McGinnice looked at him in alarm. “See here,” he said, “I’m entitled to a trial. I’m a belligerent——”
“Oh, ye’re a’ that an’ worse,” said Tam calmly. “Mon, ’twas a low thing to try to strafe a Flyin’ Corps gentleman wi’ a fruit-knife. It would ha’ been an ignomeenious death.”
“All’s fair in war,” said the other airily.
“Ave,” said Tam nodding, “A’m glad ye think so—A was under the same illusion mesel’ once. A’m goin’ to leave yeer han’s free,” he said. “Can ye swim?”
“Don’t try to get into conversation wi’ me,” said Tam, busy at the rope. “A’m giein’ ye instructions. Do ye know the big chateau pond near by our aerodrome? It’s a graund pond an’ A’m no sich a bad judge o’ distance. When A let ye drop, ye’ll be goin’ through air wi’ a muzzle velocity of eighty miles an hour—but the pond’s deep.”
“For God’s sake, what do you mean?” cried the pallid man. “Don’t keep me in suspense——”
“Ye’ve took the words oot of ma mouth,” said Tam; “that’s just what’s goin’ to happen to ye.”
He walked to the machine, took one end of the rope and fastened it securely to the bomb-cradle. He did it with a deliberation that did not suggest the imminence of his own peril. Then he did something to the free end and McGinnice, watching him curiously, saw that he was making a slip- knot.
“You are not going to try to carry me under that carriage, are you?” he asked in alarm.
Tam said nothing. He stooped down and fitted the rope about the prisoner’s body. Then he released the bonds about the man’s hands.
“If ye try to get away or unfasten the rope, A’ll shoot ye,” he said simply. “Ye’re no’ fit to ride in a respectable bus. If ye struggle after A start, A’ll pull the bomb release an’ drop ye.
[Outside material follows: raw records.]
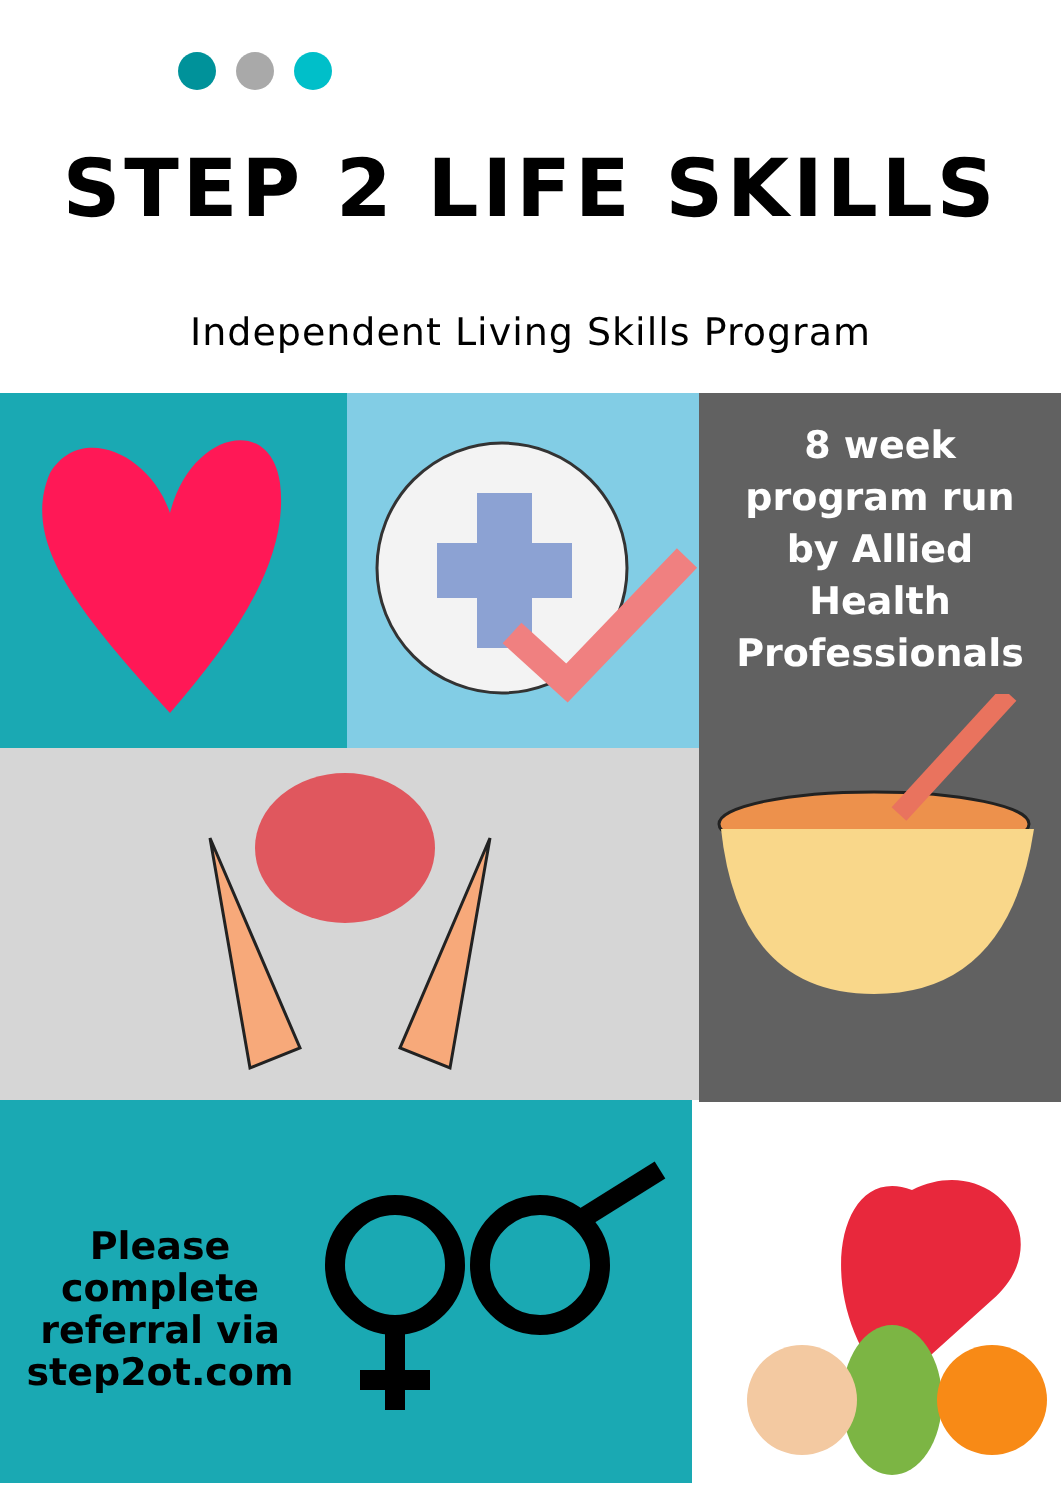STEP 2 LIFE SKILLS
Independent Living Skills Program
8 week
program run
by Allied
Health
Professionals
Please complete referral via step2ot.com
If ye behave, A’ll give ye a short drop to the pond. Hauld tight to the under carriage.”
McGinnice shouted in terror and plucked at the knotted rope about him, but soon his voice was drowned in the roar of Tarn’s engine. The little Scotsman climbed into his nacelle and his machine began to move slowly across the ground, the wild-eyed prisoner clutching with both hands to his perilous perch. The machine was at two hundred feet when he slipped and fell till the rope jerked tight.
All the army saw the return of Tam. The wheeling air-men stared in amazement as the big Spad sailed serenely through the blue, westward, the limp figure of a man swinging and swaying beneath it.